Ocean Science Decade: From talk to action

C:\Users\a23389\Downloads\20191101_Peter Haugan_DSC_9991.jpg

Peter Haugan er forskingssjef og programleiar ved Havforskingsinstituttet, og leier den nasjonale ekspertgruppa for FN sitt havforskingstiår i Noreg.

Photo: Christine Fagerbakke / Institute for Marine Research

Peter Haugan of the Institute of Marine Research has been asked to chair the national expert committee that will set the course for the Norwegian contribution to the UN Decade of Ocean Science.

“It’s not because the ocean needs it, but because the planet does.”

That’s how Peter Haugan explains the UN General Assembly’s decision to declare 2021-2030 the Decade of Ocean Science for Sustainable Development.

“We need healthy oceans for the sake of the whole planet’s future. So we need to learn about and study the oceans in order to find new solutions that enable us to use them sustainably. That means cooperating”, says Haugan, whose day job is as a research group leader at the Institute of Marine Research (IMR).

National research, global contribution

Cooperation, both between countries and across disciplines, is one of the key elements of the Decade of Ocean Science. The expert committee’s job is to suggest how Norwegian marine scientists can become even better by combining their forces and how our expertise in ocean science can make a global contribution.

The committee will submit its draft report by February, and then take it on a tour of Norway to get feedback from a variety of research communities. The final report, containing specific proposals on how Norway can contribute to the Decade of Ocean Science, should be ready by summer.

Norway’s work should help to promote the six outcomes that the UN is aiming for: a clean ocean; a safe ocean; a healthy ocean; a transparent ocean; a predicted ocean; and a productive ocean.

From studying the ocean to new solutions

The focus on outcomes is the big difference from the previous Decade of Ocean Science, in the 1970s. Then it was all about “exploring the ocean”.

Fifty years later there is more of a focus on applied research, in order to meet the demands of governments and societies. This is reflected in the slogan: “The Science We Need for the Ocean We Want”.

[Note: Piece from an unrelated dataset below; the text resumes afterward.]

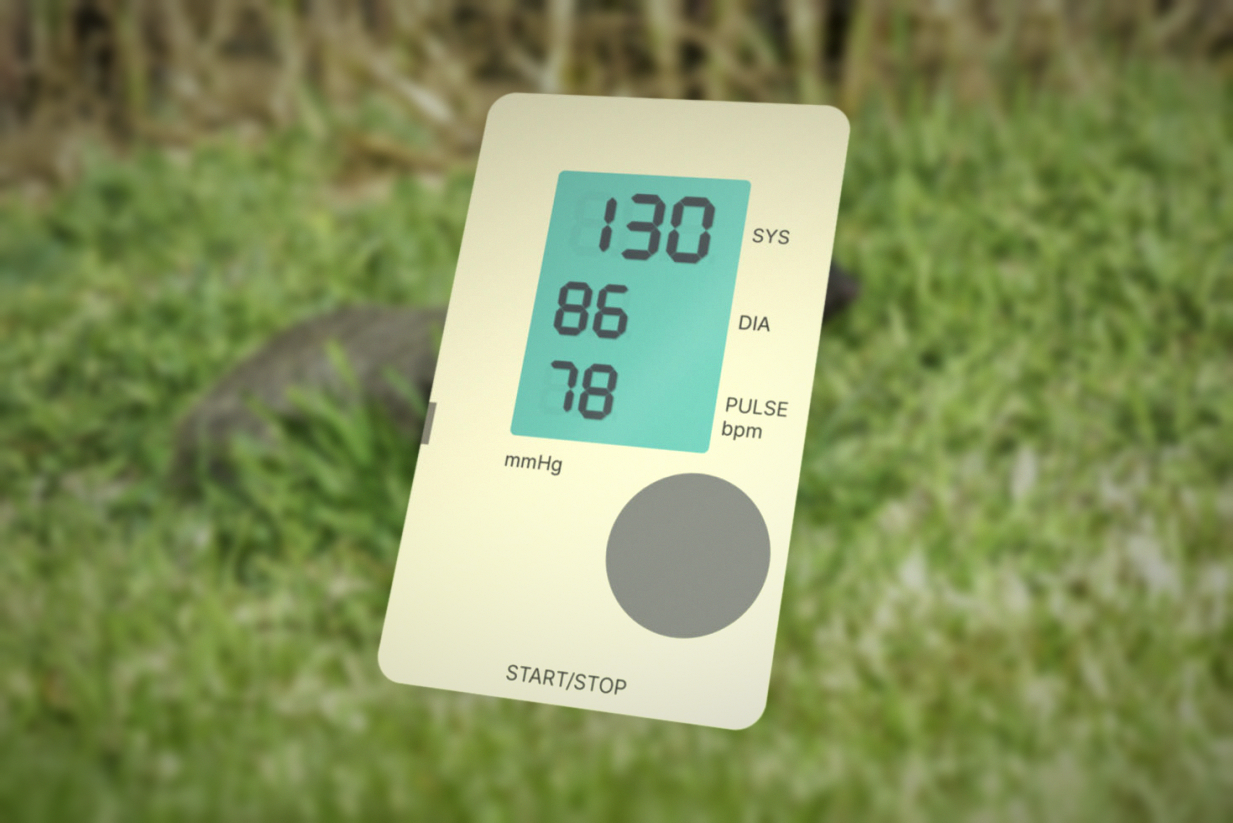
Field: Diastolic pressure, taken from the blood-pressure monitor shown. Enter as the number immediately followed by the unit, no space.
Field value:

“There’s an urgent need for sustainable development in the ocean. It’s not enough just to do basic research in order to learn more; we must help to find solutions. That’s why it’s important to look at marine research in a wider context that also encompasses economics and the social sciences”, says Haugan, who is delighted with the wide range of backgrounds of the people on his committee.

From talk to action

Haugan identifies three specific areas where he believes that Norway – and the IMR – can make an important contribution during the Decade of Ocean Science:

  • Finding sustainable ways to increase global aquaculture production, and perhaps particularly in relation to molluscs and other species that don’t need active feeding. Here the IMR has important expertise on areas such as environmental conditions, nutritional value and health.
  • Drawing up and justifying global and regional requirements for scientific assessments with respect to the sustainability of marine-related industries. Here the IMR has extensive experience of providing scientific advice for national resource management plans, the “traffic light” system for sea lice and so on.
  • Collecting the data needed to map and classify all of the major marine ecosystems in the oceans. Here the IMR can draw on its experience from the Mareano programme and its work on integrated ecosystem assessments.

The expert committee will have an intensive schedule over the coming half year, but the chair is well prepared: he has already been working on planning the Decade of Ocean Science at the UN level for several years.

“Now is the time to go from talk to action. I’ve been looking forward to that for a long time”, concludes Haugan.